Complex processes such as development and disease progression are regulated by gene expression. The majority of gene expression is controlled through chromatin packaging. Heterochromatin Protein 1 (HP1) is an evolutionary conserved non-histone chromosomal protein required for chromatin packaging and gene expression. HP1 shows a non-uniform distribution on chromosomes, being enriched within centric heterochromatin and also localizing to telomeres and euchromatic sites. The long-term goal of this proposal is to determine the mechanisms of gene regulation by HP1 in a variety of chromatin contexts. HP1 exhibits the property of "spreading" along the chromosome and silencing genes. In Specific Aim 1 we propose HP1 tethering experiments and genetic screens in Drosophila to determine the mechanism of silent chromatin spreading. Recently, HP1 has been linked to the activation of both heterochromatin and euchromatic genes. In Specific Aim 2 we propose to identify the sequences required for HP1 targeting. In addition, we will determine the role of HP1 in the expression of heterochromatic genes that normally reside in a repressive chromatin environment. Knowledge of HP1 function obtained from studies in Drosophila has important implications for breast cancer progression. We have shown that HP1Hsa, one of three HP1 family members in humans, is down-regulated in metastatic breast cancer cell lines and metastatic clinical samples. Modulation of HP1Hsct levels alters the invasive potential of breast cancer cells. Therefore, we hypothesize that HP1Hsct functions to regulate genes required for invasion and metastasis. In Specific Aim 3 we will determine which genes are mis-regulated following knock-down of HP1Hsa levels and identify direct target genes by chromatin immunoprecipitation. The mechanism of HP1Hsa localization and function at such genes will be determined by a knock-down and replacement strategy where endogenous HP1Hsa is exchanged for mutant forms lacking specific functions. Collectively, these studies will expand our knowledge about the mechanisms of gene regulation by HP1 proteins and identify the molecular pathways that regulate metastasis. Relevance to Public Heath: Studies described here will identify the genes and molecular pathways involved in regulating breast cancer invasion/metastasis. Protein products encoded by such genes could represent new markers for metastatic progression and targets for therapy.

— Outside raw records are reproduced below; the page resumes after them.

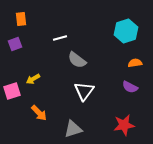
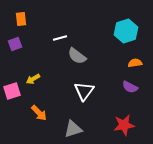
gray semicircle: moved 4 px up
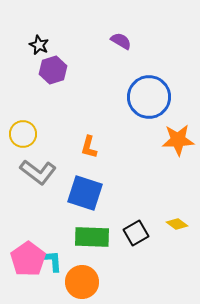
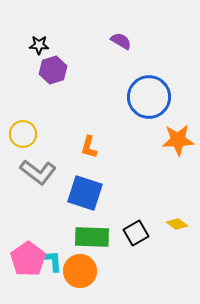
black star: rotated 24 degrees counterclockwise
orange circle: moved 2 px left, 11 px up
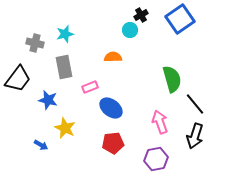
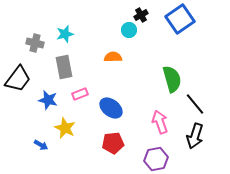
cyan circle: moved 1 px left
pink rectangle: moved 10 px left, 7 px down
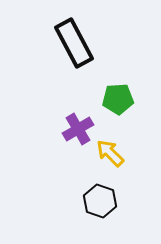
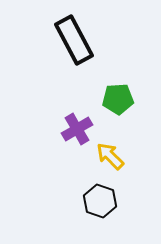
black rectangle: moved 3 px up
purple cross: moved 1 px left
yellow arrow: moved 3 px down
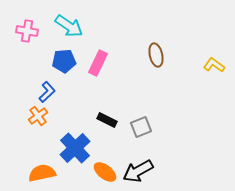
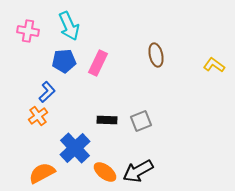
cyan arrow: rotated 32 degrees clockwise
pink cross: moved 1 px right
black rectangle: rotated 24 degrees counterclockwise
gray square: moved 6 px up
orange semicircle: rotated 16 degrees counterclockwise
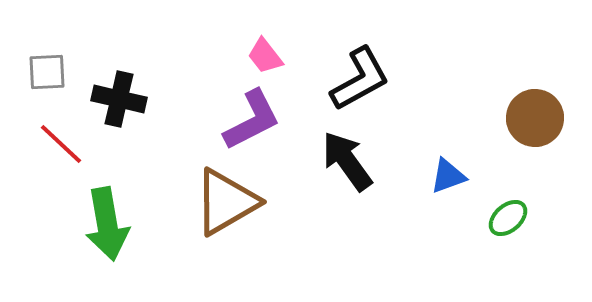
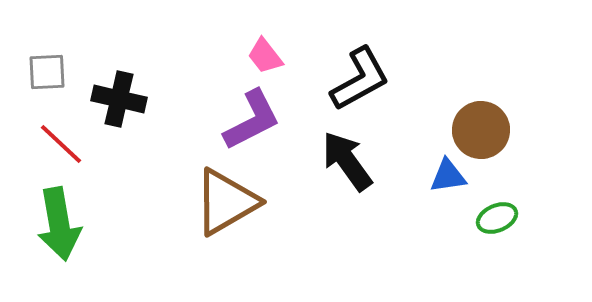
brown circle: moved 54 px left, 12 px down
blue triangle: rotated 12 degrees clockwise
green ellipse: moved 11 px left; rotated 18 degrees clockwise
green arrow: moved 48 px left
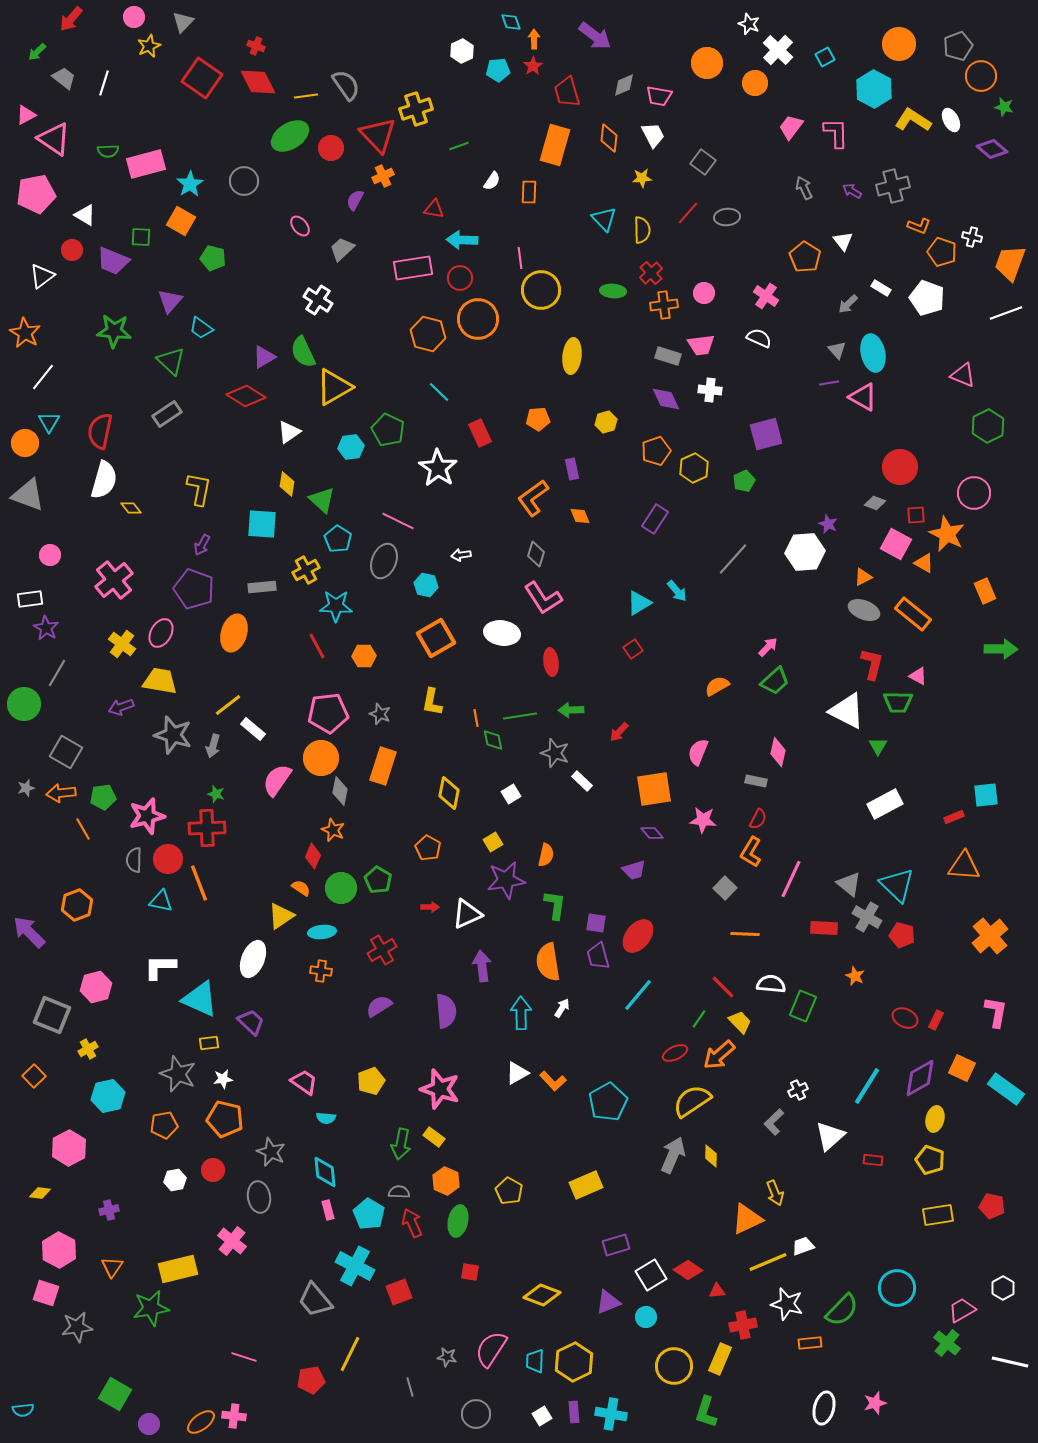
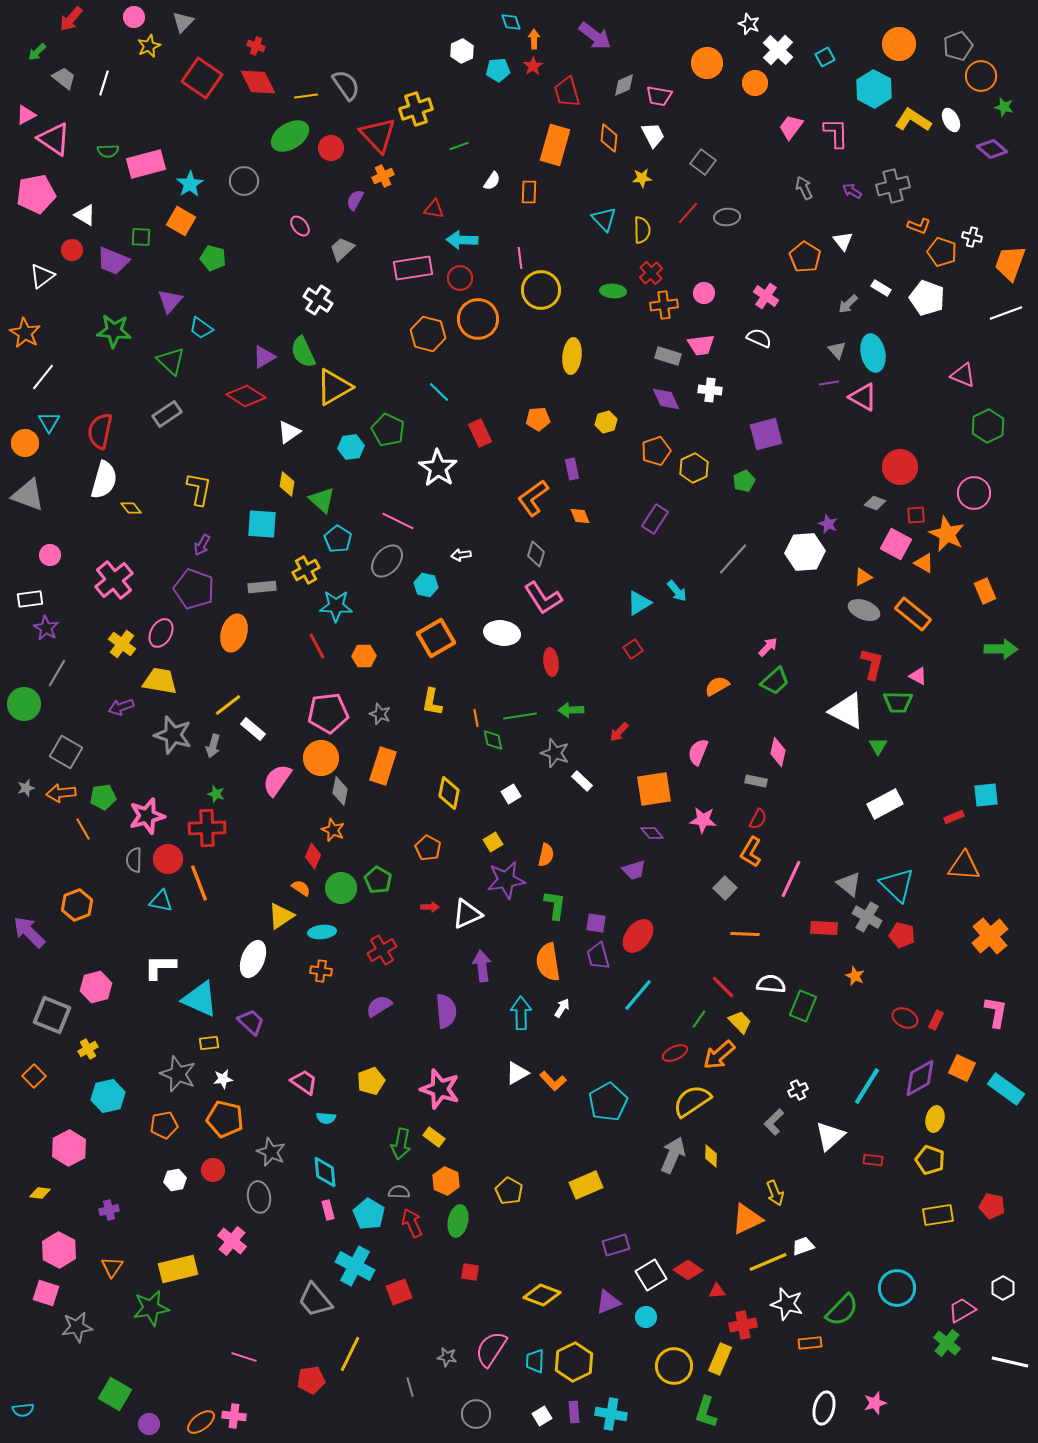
gray ellipse at (384, 561): moved 3 px right; rotated 20 degrees clockwise
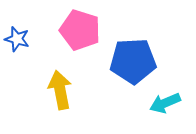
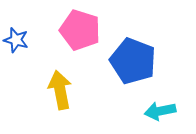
blue star: moved 1 px left, 1 px down
blue pentagon: rotated 24 degrees clockwise
cyan arrow: moved 5 px left, 8 px down; rotated 12 degrees clockwise
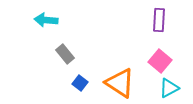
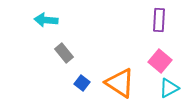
gray rectangle: moved 1 px left, 1 px up
blue square: moved 2 px right
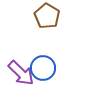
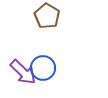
purple arrow: moved 2 px right, 1 px up
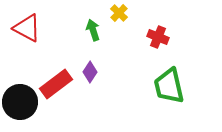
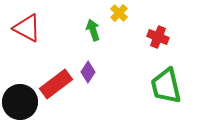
purple diamond: moved 2 px left
green trapezoid: moved 3 px left
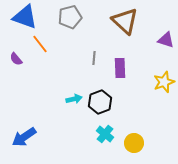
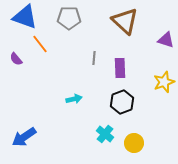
gray pentagon: moved 1 px left, 1 px down; rotated 15 degrees clockwise
black hexagon: moved 22 px right
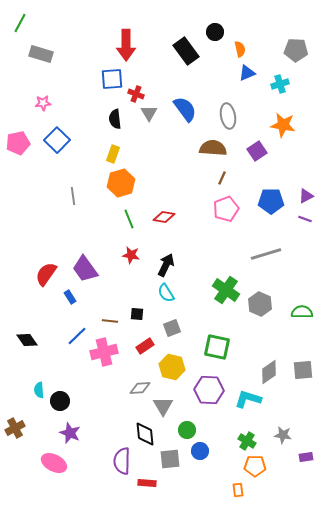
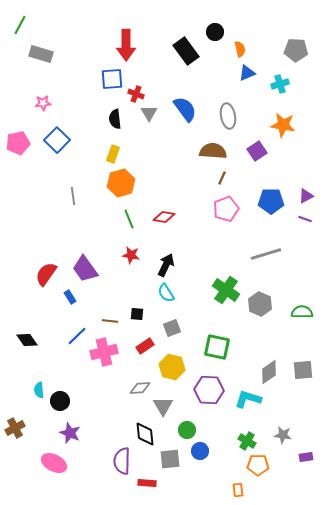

诸如发育和疾病进展之类的复杂过程受到基因表达的调节。这 大多数基因表达都通过染色质包装来控制。异染色质蛋白1（HP1）为 染色质包装和基因所需的进化保守的非历史染色体蛋白 表达。 HP1在染色体上显示出不均匀的分布，以中心含量富集 异染色质，也位于端粒和圣体位点。该提议的长期目标 是为了确定HP1在多种染色质环境中通过HP1调节的机制。 HP1展览 沿着染色体和沉默基因“扩散”的特性。在特定目标1中，我们提出了HP1 果蝇中的绑定实验和遗传筛选，以确定静音染色质的机理 蔓延。最近，HP1已与异染色质和正式基因的激活联系在一起。 在特定目标2中，我们建议确定HP1靶向所需的序列。此外，我们将 确定HP1在通常位于抑制作用中的异晶基因表达中的作用 染色质环境。了解从果蝇研究中获得的HP1功能的知识很重要 对乳腺癌进展的影响。我们已经证明了HP1HSA，三个HP1家庭成员之一 在人类中，在转移性乳腺癌细胞系和转移性临床样品中被下调。 HP1HSCT水平的调节改变了乳腺癌细胞的侵入性潜力。因此，我们假设 HP1HSCT的功能可以调节侵袭和转移所需的基因。在特定目标3中，我们将 确定在HP1HSA级别敲低后，哪些基因被错误调节并确定直接靶标 通过染色质免疫沉淀基因。 HP1HSA定位和功能在此类基因的机制 将由内源性HP1HSA交换的敲低和替换策略确定 突变形式缺乏特定功能。总的来说，这些研究将扩大我们对 通过HP1蛋白调节基因的机理，并确定调节的分子途径 转移。 与公共卫生的相关性：此处描述的研究将识别基因和分子途径 参与调节乳腺癌侵袭/转移。通过此类基因编码的蛋白质产品可以 代表转移性进展的新标记和治疗靶标。